Для Бецкого конец истории был иным — медленно засасывающее душу и тело холодное болото одинокой старости, провалы в памяти, слепота. В 1794 году в письме М. Гримму Екатерина II описывает своих старых придворных, помнивших, как она приехала полвека назад в Россию. Среди них «слепой, дряхлый Бецкой, [который] сильно заговаривается и все спрашивает у молодых людей, знали ли они Петра I». Прожив необыкновенно длинную жизнь (91 год!), парализованный Иван Иванович умер в августе 1795 года. Вспоминал ли он свою последнюю и единственную любовь, мы не знаем и не будем досочинять…
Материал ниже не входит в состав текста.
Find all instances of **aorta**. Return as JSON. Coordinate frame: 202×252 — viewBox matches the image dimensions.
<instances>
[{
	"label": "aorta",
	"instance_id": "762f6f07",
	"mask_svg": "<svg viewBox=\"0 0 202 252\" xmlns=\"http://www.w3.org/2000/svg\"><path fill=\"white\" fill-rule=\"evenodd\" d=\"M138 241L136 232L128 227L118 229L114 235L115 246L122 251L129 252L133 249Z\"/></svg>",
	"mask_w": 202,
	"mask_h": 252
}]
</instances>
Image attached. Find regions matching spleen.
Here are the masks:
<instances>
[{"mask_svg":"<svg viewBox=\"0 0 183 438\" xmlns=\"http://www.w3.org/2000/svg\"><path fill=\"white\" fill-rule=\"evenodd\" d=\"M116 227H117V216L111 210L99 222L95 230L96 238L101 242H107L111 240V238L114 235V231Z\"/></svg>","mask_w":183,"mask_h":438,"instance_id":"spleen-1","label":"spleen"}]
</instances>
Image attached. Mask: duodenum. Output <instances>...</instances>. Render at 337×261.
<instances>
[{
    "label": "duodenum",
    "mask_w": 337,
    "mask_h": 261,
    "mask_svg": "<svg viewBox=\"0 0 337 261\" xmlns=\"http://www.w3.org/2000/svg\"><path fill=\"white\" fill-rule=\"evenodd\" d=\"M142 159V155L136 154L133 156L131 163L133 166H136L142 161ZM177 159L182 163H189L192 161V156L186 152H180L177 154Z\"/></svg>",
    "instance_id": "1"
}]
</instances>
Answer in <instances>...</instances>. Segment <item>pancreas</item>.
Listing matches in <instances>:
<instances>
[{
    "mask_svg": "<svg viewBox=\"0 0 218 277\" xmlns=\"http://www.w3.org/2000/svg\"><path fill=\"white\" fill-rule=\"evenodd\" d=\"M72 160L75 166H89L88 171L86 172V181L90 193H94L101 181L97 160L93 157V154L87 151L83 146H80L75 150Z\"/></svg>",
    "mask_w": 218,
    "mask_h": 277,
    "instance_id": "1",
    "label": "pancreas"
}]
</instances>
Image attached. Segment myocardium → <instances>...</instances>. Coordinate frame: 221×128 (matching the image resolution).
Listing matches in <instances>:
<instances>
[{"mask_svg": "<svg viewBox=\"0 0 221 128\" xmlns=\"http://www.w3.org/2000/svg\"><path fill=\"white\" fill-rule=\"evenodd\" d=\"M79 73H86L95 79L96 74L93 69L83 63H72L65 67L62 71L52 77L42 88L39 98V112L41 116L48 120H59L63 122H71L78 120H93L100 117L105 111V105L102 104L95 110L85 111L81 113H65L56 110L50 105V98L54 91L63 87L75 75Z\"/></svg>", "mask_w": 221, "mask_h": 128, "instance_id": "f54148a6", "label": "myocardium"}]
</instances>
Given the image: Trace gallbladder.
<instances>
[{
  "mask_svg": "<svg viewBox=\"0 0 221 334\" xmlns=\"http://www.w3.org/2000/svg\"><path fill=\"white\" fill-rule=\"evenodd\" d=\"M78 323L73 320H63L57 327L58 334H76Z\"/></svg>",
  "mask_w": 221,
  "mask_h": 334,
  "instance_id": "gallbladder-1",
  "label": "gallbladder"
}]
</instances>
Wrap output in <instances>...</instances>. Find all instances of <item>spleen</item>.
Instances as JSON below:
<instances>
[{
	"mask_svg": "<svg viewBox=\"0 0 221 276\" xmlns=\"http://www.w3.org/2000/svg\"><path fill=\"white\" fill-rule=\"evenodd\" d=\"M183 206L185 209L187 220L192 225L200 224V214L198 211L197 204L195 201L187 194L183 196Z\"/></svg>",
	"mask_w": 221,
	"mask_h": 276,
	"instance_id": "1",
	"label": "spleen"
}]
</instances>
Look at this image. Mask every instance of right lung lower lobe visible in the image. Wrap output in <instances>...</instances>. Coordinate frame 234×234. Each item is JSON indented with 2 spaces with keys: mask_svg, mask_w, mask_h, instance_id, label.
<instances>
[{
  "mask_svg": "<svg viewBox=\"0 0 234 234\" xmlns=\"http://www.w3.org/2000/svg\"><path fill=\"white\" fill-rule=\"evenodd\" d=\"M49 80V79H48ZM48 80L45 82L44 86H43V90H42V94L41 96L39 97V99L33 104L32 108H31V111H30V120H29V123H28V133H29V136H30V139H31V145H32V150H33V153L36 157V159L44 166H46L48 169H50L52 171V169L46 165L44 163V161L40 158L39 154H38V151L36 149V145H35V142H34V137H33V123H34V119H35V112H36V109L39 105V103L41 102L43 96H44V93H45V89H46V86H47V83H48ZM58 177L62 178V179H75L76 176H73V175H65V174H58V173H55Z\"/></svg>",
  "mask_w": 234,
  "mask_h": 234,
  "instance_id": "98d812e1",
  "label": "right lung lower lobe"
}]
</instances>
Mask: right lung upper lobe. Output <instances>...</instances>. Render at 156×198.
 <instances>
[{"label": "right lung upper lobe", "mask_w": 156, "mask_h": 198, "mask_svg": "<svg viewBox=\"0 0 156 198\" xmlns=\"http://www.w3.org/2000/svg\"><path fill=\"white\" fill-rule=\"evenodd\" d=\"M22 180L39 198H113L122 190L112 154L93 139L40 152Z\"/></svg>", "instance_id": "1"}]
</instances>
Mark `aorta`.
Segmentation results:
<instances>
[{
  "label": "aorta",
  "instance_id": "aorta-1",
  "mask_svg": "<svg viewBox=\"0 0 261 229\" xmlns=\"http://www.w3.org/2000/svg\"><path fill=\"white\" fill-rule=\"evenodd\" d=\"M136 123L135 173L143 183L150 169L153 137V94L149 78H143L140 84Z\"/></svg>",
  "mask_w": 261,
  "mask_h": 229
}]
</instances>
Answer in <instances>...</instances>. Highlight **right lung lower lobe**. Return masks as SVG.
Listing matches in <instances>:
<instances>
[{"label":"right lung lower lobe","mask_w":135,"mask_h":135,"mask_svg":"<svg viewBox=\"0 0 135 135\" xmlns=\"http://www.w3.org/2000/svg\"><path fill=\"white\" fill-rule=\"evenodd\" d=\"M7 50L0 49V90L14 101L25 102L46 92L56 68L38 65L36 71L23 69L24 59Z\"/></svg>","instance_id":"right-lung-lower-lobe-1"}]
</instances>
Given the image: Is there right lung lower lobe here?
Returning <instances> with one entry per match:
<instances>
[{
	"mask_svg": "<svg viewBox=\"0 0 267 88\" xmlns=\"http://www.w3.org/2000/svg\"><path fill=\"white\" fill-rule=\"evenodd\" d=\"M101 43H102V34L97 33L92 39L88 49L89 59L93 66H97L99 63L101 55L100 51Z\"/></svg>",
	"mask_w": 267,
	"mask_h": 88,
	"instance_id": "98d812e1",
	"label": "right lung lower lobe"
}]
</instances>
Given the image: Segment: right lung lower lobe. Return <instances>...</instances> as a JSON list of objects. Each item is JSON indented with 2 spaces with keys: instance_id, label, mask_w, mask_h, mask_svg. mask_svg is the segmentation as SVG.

Гений и тщета человеческая: Денис Фонвизин

После ананаса и клубники

В повести Гоголя «Ночь перед Рождеством» есть место, которое помнят многие. Кузнец Вакула на черте прилетел в Петербург, попал во дворец и попросил у Екатерины II черевички для своей коханой. Выслушав Вакулу, императрица обратилась к стоявшему в отдалении «средних лет человеку с полным, но несколько бледным лицом…» и сказала: «Вот предмет остроумного пера вашего!… По чести скажу вам: я до сих пор без памяти от вашего «Бригадира». Вы удивительно хорошо читаете!..»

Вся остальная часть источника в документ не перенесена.